------ Source passage ------

Traversing a linked list
Here's a real-world example involving linked-list traversal.
Consider the the task of summing all values a null-terminated linked list which also stores its length1 as a member of the list head structure. The linked list implemented as one list_head object and zero or more list nodes (with a single int value payload), defined like so:
struct list_node {
int value;
list_node* next;
};
struct list_head {
int size;
list_node *first;
};
The canonical search loop would use the node->next == nullptr sentinel in the last node to determine that is has reached the end of the list, like this:
long sum_sentinel(list_head list) {
int sum = 0;
for (list_node* cur = list.first; cur; cur = cur->next) {
sum += cur->value;
}
return sum;
}
That's about as simple as you get.

------

▸ **To-do list**:
1/ Name every member declared in the two structs of the linked-list passage, along with the struct each belongs to.
2/ Summarize the linked-list passage in two sentences.
3/ Using the linked-list passage, state whether each statement agrees with it, answering yes or no and quoting the deciding words: (a) The list head structure stores the length of the list. (b) Each list node carries a single double value as its payload. (c) The canonical loop relies on the size member to detect the end of the list.

------ Material provided ------

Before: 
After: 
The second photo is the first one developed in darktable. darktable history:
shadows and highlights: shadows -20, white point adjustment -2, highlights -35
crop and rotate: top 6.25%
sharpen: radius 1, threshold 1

------
------ Material provided ------

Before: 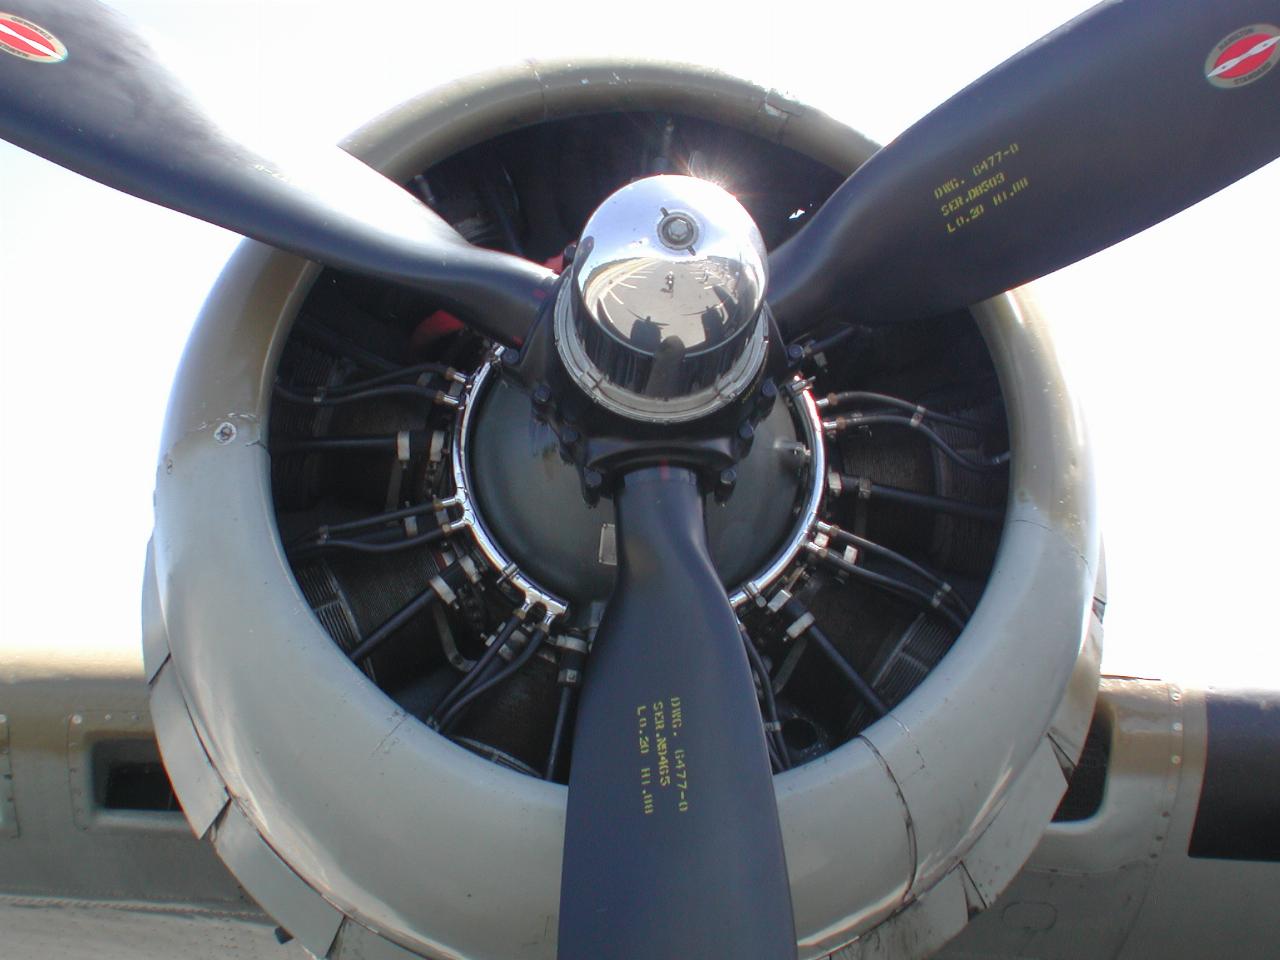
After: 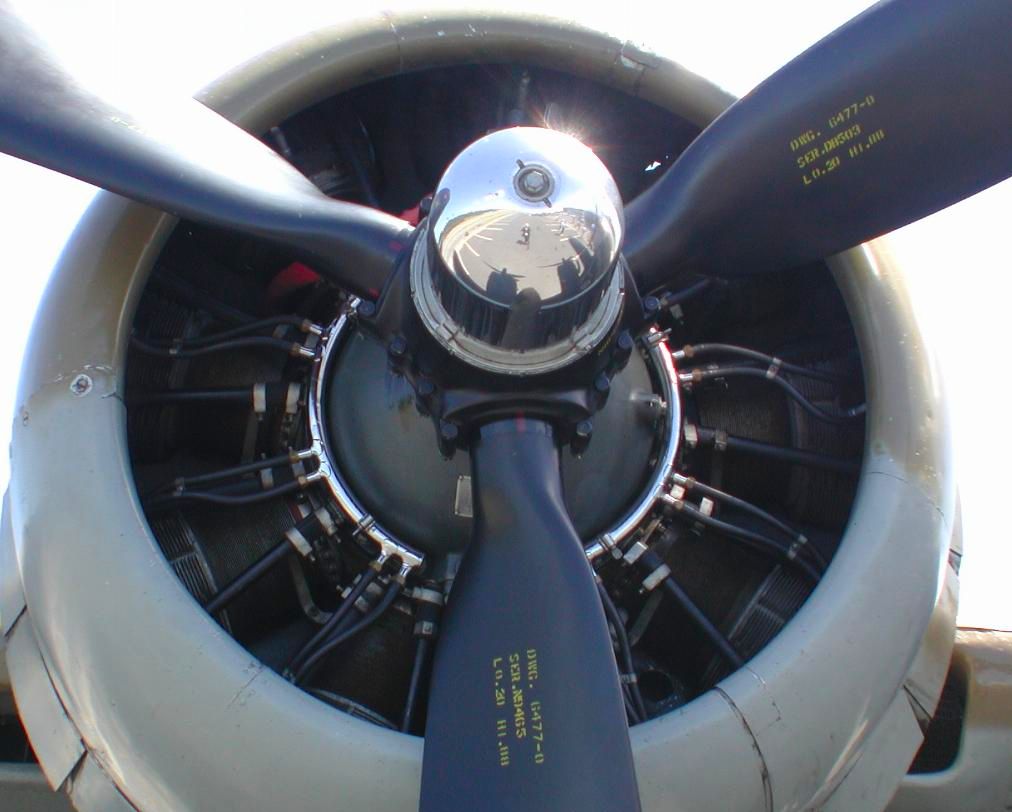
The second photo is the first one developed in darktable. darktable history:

------

▸ **Full solutions**:
1/
- value (list_node)
- next (list_node)
- size (list_head)
- first (list_head)

2/ The passage describes a null-terminated linked list made of one list_head object, which stores the list's size and a pointer to the first node, and zero or more list_node objects, each holding an int value and a next pointer. Its canonical loop, sum_sentinel, adds up the values by following next pointers until it reaches the nullptr sentinel in the last node, which the passage calls about as simple as you get.

3/
(a) Yes: "which also stores its length"
(b) No: "with a single int value payload"
(c) No: "use the node->next == nullptr sentinel in the last node"